Contrary to popular belief (and general rule of thumb) Miami Beach is very safe and you don’t have to stay away from it. Still, while on the beach, keep an eye out for your stuff as they may disappear in a blink of an eye.
It is particularly safe compared to other parts of the city. Avoid altercations with obviously intoxicated individuals (these are mainly college students on spring break). This can usually happen around bars.
- Visas - The US is famous for its harsh policy for acquiring a tourist, let alone a resident visa. The US embassies usually ask for interviews before granting tourist visas, and tourists usually have to pay up to 160 USD to get a visa. If you are not sure about your visa status, visit www.doyouneedvisa.com which will let you know whether or not you need visa based on your nationality and the country you want to visit.
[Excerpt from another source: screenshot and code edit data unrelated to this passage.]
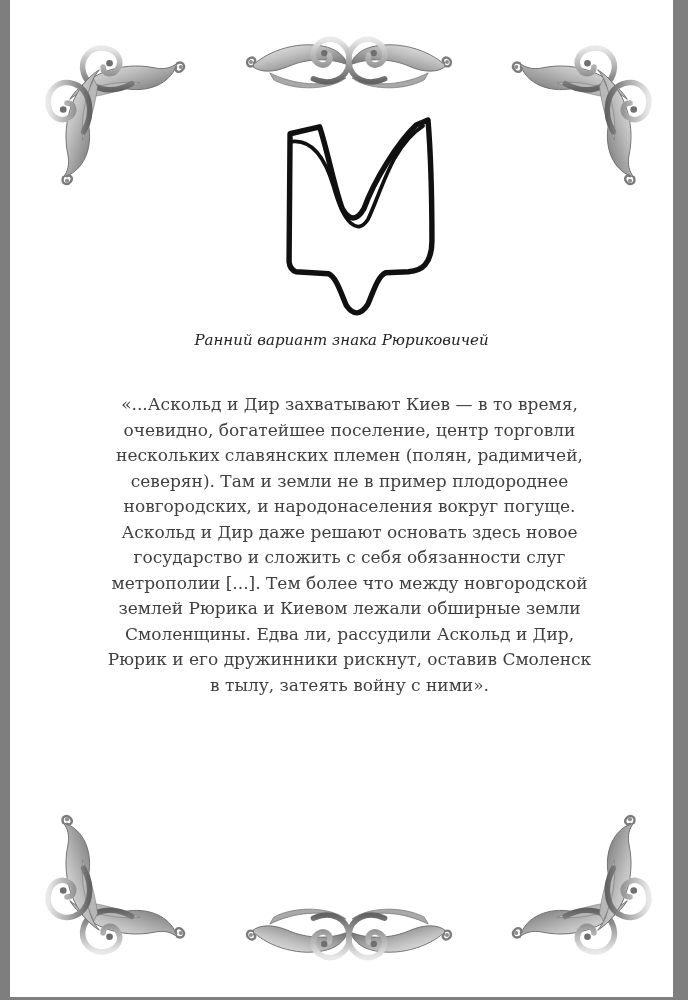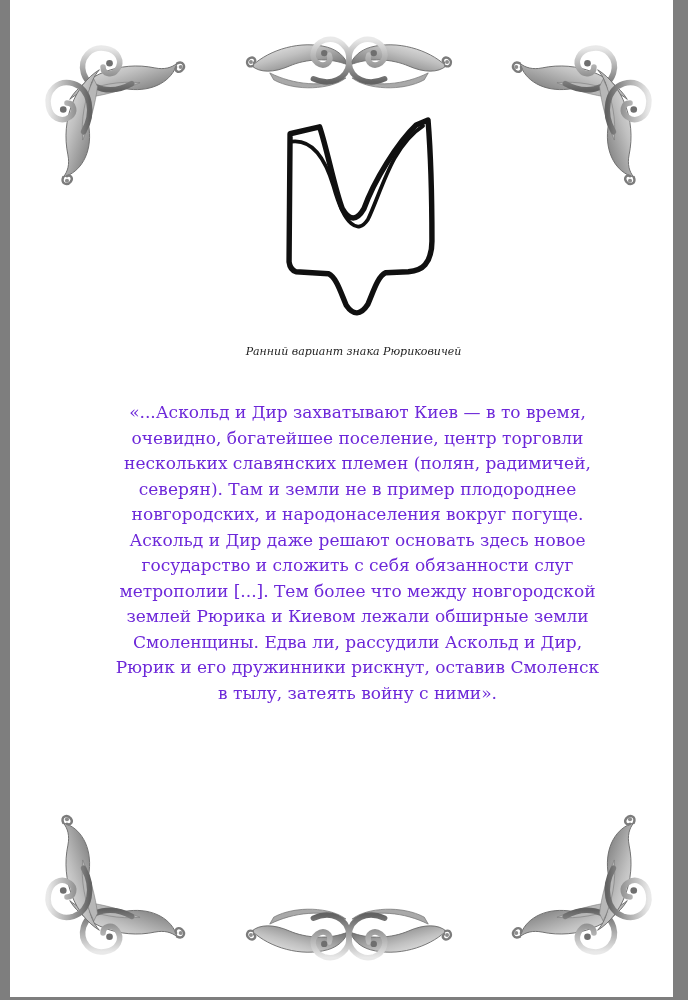--- a/index.html
+++ b/index.html
@@ -35,10 +35,10 @@
     width: 100%;
     text-align: center;
     font-style: italic;
-    font-size: 11px;
+    font-size: 15px;
     line-height: 20px;
     color: #222222;
-    margin: 12px;
+    margin: 0;
   }
   .quote {
     position: absolute;

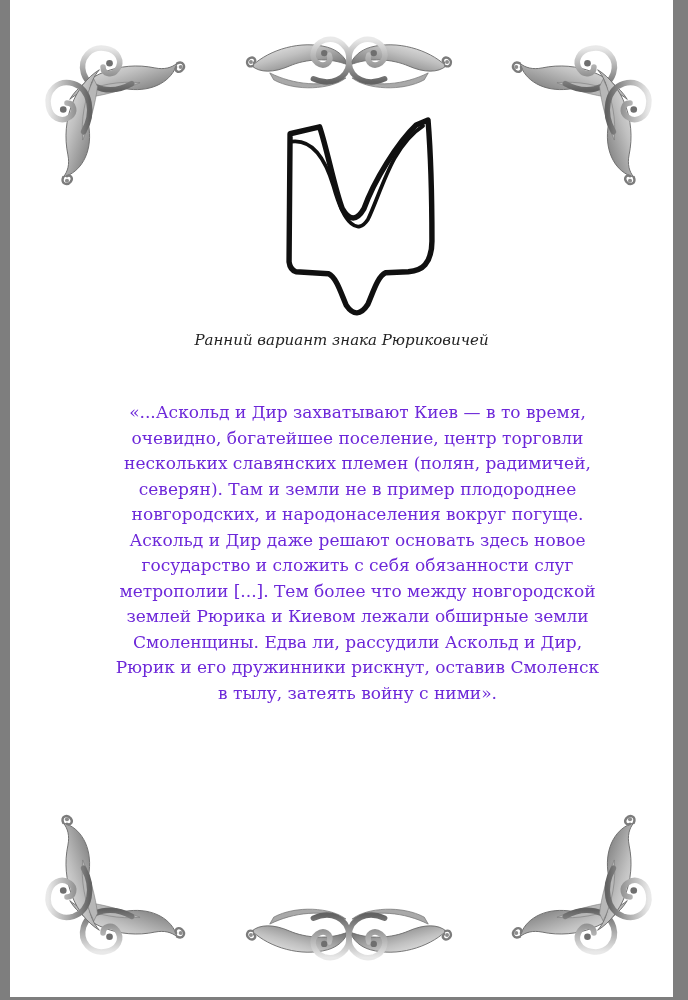--- a/index.html
+++ b/index.html
@@ -45,11 +45,11 @@
     left: 50%; top: 384px;
     transform: translateX(-50%);
     width: 580px;
-    margin: 16px;
+    margin: 8px;
     text-align: center;
     font-size: 17px;
     line-height: 25.5px;
-    color: #6d28d9;
+    color: #404040;
     white-space: pre-line;
   }
 </style>

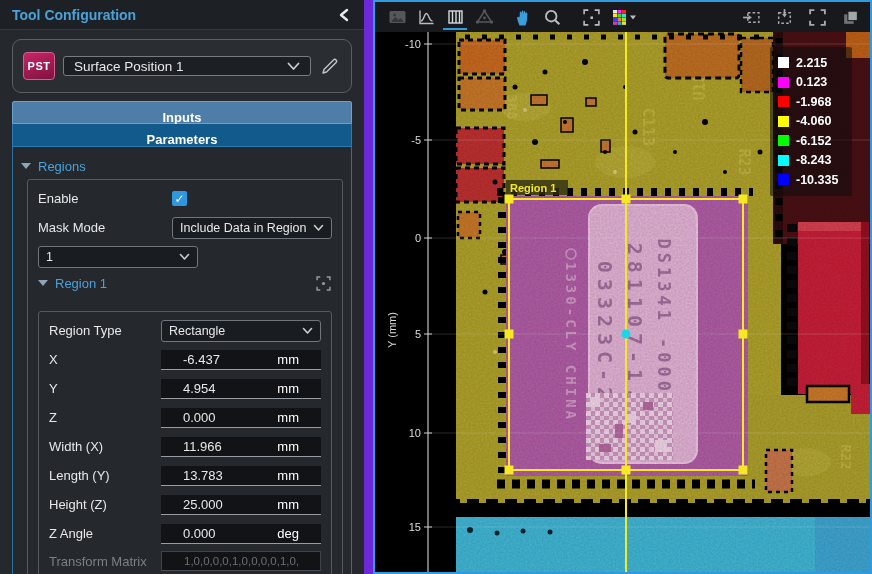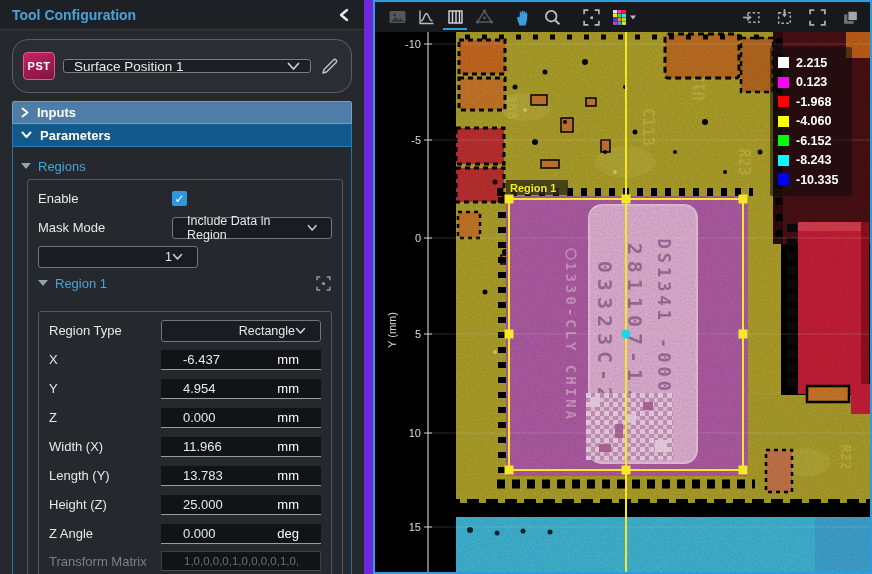--- a/index.html
+++ b/index.html
@@ -14,7 +14,7 @@
   .panel-title{color:#4aa2da;font-weight:bold;font-size:14px;flex:1;}
   .collapse-btn{width:20px;height:20px;display:flex;align-items:center;justify-content:center;cursor:pointer;}
 
-  .tool-card{margin:9px 12px 8px 12px;border:1px solid #5b5f64;border-radius:16px;background:#2a2d31;
+  .tool-card{margin:9px 12px 8px 12px;border:1px solid #5b5f64;border-radius:9px;background:#2a2d31;
              padding:12px 10px;display:flex;align-items:center;gap:8px;}
   .pst-badge{width:32px;height:28px;border-radius:4px;border:1px solid #d75e92;
              background:linear-gradient(160deg,#c72565,#7e1240);color:#fff;font-weight:bold;font-size:11px;

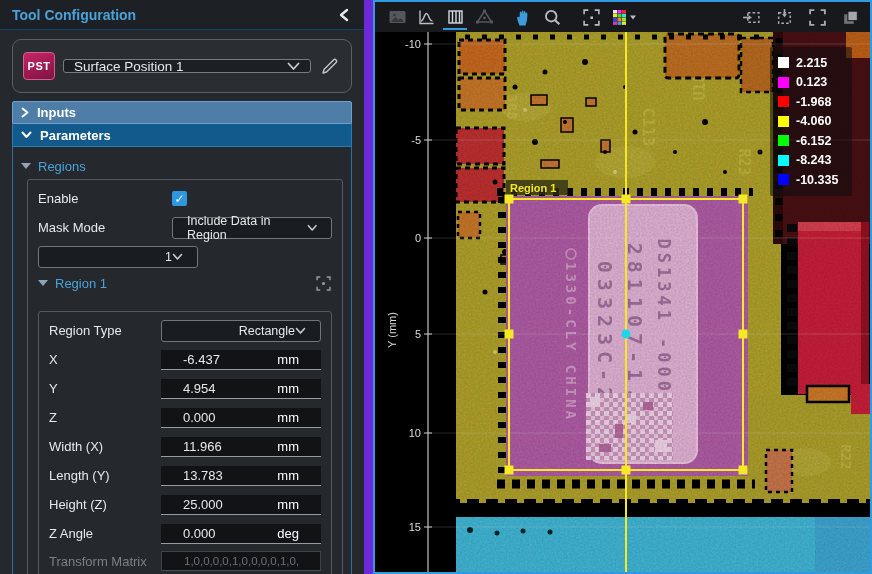--- a/index.html
+++ b/index.html
@@ -19,7 +19,7 @@
   .pst-badge{width:32px;height:28px;border-radius:4px;border:1px solid #d75e92;
              background:linear-gradient(160deg,#c72565,#7e1240);color:#fff;font-weight:bold;font-size:11px;
              display:flex;align-items:center;justify-content:center;letter-spacing:.5px;}
-  .tool-select{flex:1;height:14px;background:#1c1f23;border:1px solid #777c82;border-radius:3px;
+  .tool-select{flex:1;height:20px;background:#1c1f23;border:1px solid #777c82;border-radius:3px;
                display:flex;align-items:center;padding:0 10px;font-size:13.5px;cursor:pointer;}
   .tool-select .sel-text{flex:1;}
   .edit-btn{width:22px;height:22px;display:flex;align-items:center;justify-content:center;cursor:pointer;}

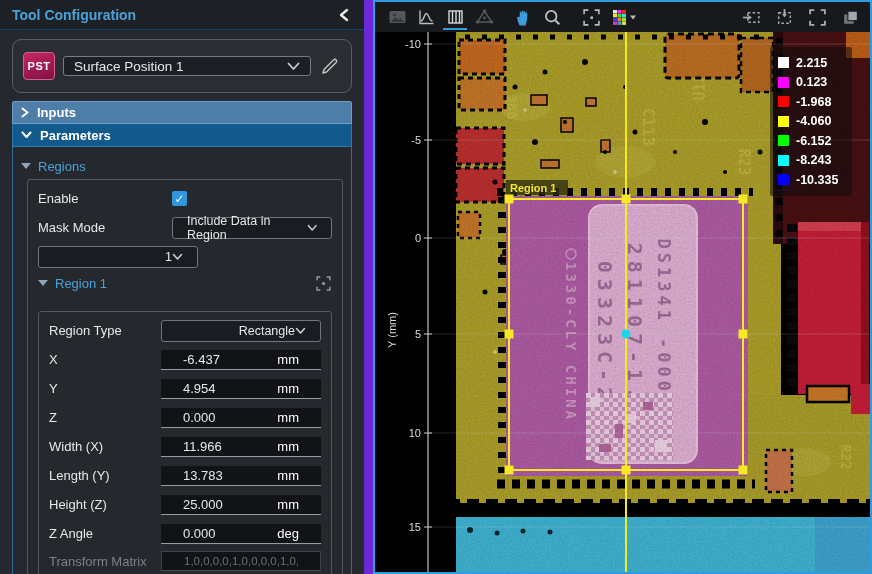--- a/index.html
+++ b/index.html
@@ -25,7 +25,7 @@
   .edit-btn{width:22px;height:22px;display:flex;align-items:center;justify-content:center;cursor:pointer;}
 
   .accordion{height:23px;margin:0 12px;display:flex;align-items:center;gap:8px;padding:0 8px;
-             font-weight:bold;font-size:13px;color:#fff;cursor:pointer;}
+             font-weight:bold;font-size:13px;color:#fff;cursor:pointer;flex-direction:column;}
   .accordion.inputs{background:#4e7da7;border:1px solid #6aa1cd;border-radius:2px 2px 0 0;}
   .accordion.params{background:#135a8c;border:1px solid #2d7ab0;border-top:none;}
- Currency - The United States dollar is the official currency in Miami. Credit and debit cards are accepted nearly everywhere, and ATMs are widely available. The prices vary but you can plan on spending about 100 dollars per day.
- Weather - Due to its low latitude, Miami has a subtropical savannah climate. The seasons in Miami can be divided into a warm and a dry season: the warm season runs from November through mid April, and the hot and wet season runs from May through October.
- Airports - Miami International Airport is the primary airport in the Miami area. The airport is located in an unincorporated area in Miami-Dade County, Florida, 13 km northwest of Downtown Miami.
- Travel Insurance - Just like anywhere else, we recommend getting travel insurance when traveling to Miami, since it covers not only the costs of medical problems, but also theft and loss of valuables.